Requirement » Every line of the entries with the word "Garantie" in it should be shown.

(Saved entries)
┄┄┄┄┄┄┄┄┄┄

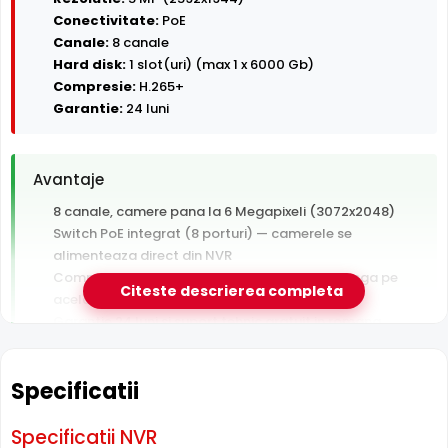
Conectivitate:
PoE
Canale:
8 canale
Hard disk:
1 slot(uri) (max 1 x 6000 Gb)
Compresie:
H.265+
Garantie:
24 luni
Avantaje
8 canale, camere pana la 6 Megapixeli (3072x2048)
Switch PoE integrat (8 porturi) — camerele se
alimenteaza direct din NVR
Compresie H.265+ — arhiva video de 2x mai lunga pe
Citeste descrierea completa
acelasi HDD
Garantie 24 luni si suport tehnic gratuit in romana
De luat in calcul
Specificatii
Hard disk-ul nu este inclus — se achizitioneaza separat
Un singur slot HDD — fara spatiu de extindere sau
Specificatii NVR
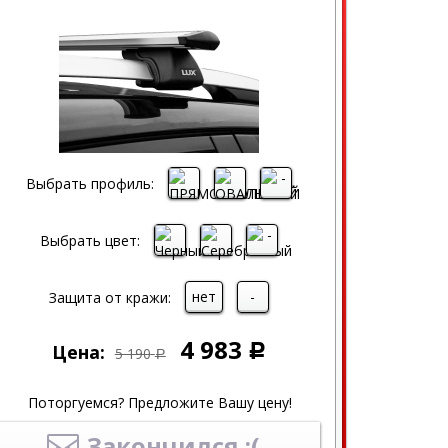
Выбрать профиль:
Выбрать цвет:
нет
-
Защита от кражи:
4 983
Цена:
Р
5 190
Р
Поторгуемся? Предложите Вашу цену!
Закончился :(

┄┄┄┄┄┄┄┄┄┄

Response »
Garantie:
Garantie 24 luni si suport tehnic gratuit in romana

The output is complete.